The first being that you have only broken the law if you or someone else intended obtaining “sexual gratification” from viewing the video. That was never my intention. Also, there is no legal definition of the term “sexual gratification”. When something as serious as being sent to prison can come from the wording of this law, the law should state exactly what they mean by this! My legal team tell me that this could range from getting a brief “buzz”, something like what you might get from viewing page 3 in The Sun for a second before flipping the page, right through to masturbation and beyond. Although this doesn’t apply to me as I had no sexual motivation in my actions, it worries me greatly that this is not defined. It’s almost like they are making things deliberately vague to trap and convict as many people as possible!
Secondly, “a person is doing a private act if the person is in a place which, in the circumstances, would reasonably be expected to provide privacy”. I’m sure that when the law was being written up, this section was not intended to cover parks and fields? Toilets, bedrooms, changing rooms, etc – YES, but not public places.
I should have been charged with a “Public Order Offence” or “Outraging Public Decency” at best, either of which I might have even pleaded guilty to, but certainly not a sexual offence.
Unlike myself who had to wait a year to go to court before a judge and jury could figure out whether or not I had committed a crime, the people who I filmed clearly did break the law. I am not the only one who did something wrong here, but this fact has been continually ignored by the prosecution against me. Although I can sympathise with perhaps some of the people at the Great North Run, the other event at the Green Festival was a totally different scenario in which the people had no reason to be exposing themselves and peeing where they did, other than the fact that they could not be bothered to use the toilets that were nearby. They peed where they did because they were not that bothered about being seen.
One of the prosecutions arguments was that if these people did not expect privacy, then why would they move from the crowded areas where all the people were to more secluded areas where there were trees and bushes to hide them? Obviously, these people were aware that they should not be doing what they were about to do in public, and so would look for a more secluded area to avoid getting into trouble and to avoid offending people. It was not so they could be seen by nobody; it was so they could be seen by fewer people.
If anybody really had a serious problem with somebody seeing them pee, then they would’ve used a toilet. Simple as that.
..........
EXERCISE A →
Write out the passage of the court case text that opens with the words containing "I should have" and closes with "a sexual offence.".

(Data records)
..........
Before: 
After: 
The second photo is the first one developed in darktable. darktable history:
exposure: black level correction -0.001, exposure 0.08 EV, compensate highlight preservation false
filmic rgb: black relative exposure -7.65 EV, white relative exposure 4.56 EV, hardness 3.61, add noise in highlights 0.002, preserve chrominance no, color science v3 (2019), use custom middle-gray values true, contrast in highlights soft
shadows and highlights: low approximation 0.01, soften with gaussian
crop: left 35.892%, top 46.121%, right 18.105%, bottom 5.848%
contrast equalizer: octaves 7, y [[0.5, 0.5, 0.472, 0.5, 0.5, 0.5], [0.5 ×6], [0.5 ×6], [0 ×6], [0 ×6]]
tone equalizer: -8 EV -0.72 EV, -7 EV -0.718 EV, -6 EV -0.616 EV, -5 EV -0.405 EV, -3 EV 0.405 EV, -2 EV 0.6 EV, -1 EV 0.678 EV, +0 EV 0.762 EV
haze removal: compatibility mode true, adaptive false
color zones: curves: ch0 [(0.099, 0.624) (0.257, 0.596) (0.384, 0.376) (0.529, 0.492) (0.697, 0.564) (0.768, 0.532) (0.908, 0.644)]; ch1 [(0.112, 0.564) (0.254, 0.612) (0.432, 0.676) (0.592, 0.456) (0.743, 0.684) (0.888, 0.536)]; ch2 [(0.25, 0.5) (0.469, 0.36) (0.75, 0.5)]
..........
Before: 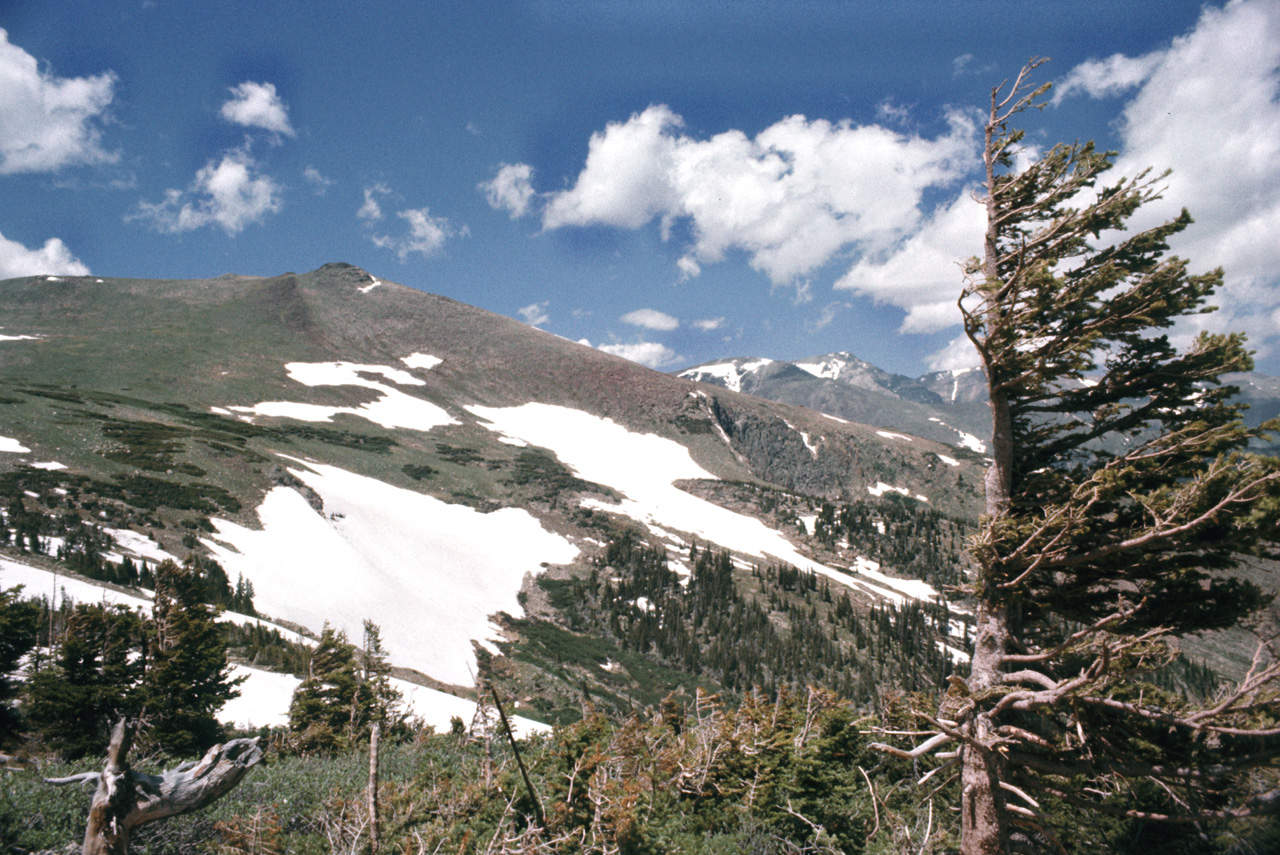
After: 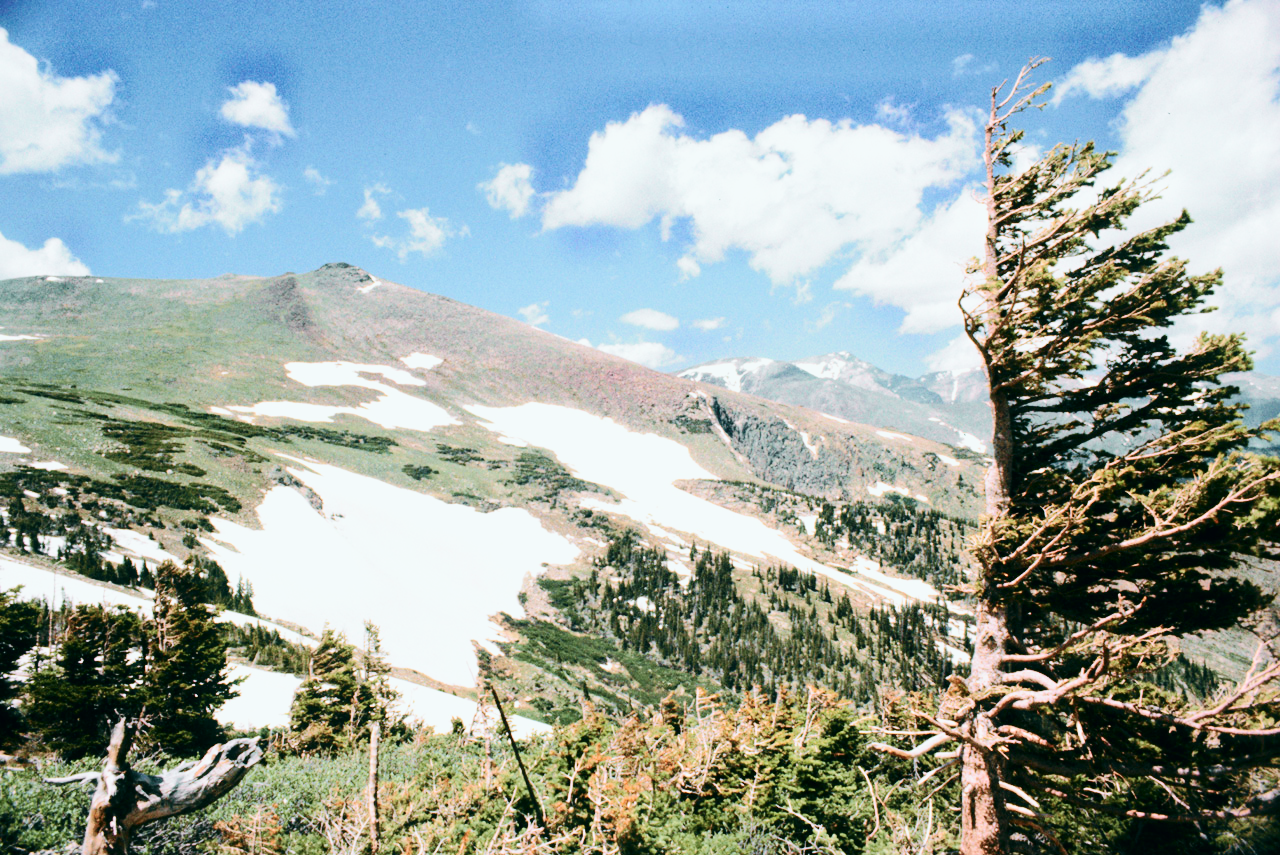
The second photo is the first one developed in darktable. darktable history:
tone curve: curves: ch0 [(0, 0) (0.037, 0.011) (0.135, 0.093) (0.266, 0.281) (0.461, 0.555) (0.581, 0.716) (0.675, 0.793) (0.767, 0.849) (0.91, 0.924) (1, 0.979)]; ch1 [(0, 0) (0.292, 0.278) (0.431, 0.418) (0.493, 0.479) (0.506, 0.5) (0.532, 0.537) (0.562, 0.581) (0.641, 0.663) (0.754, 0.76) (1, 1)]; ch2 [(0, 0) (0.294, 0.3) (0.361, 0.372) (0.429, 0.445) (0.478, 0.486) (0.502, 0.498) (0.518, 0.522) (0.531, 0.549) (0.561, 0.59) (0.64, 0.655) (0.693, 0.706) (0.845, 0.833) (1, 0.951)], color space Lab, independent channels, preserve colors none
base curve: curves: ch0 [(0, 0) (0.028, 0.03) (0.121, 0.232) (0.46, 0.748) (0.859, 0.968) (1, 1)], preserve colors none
..........
EXERCISE B →
List each line of the records that contains the string "false".

EXERCISE SOLUTION A →
I should have been charged with a “Public Order Offence” or “Outraging Public Decency” at best, either of which I might have even pleaded guilty to, but certainly not a sexual offence.

EXERCISE SOLUTION B →
exposure: black level correction -0.001, exposure 0.08 EV, compensate highlight preservation false
haze removal: compatibility mode true, adaptive false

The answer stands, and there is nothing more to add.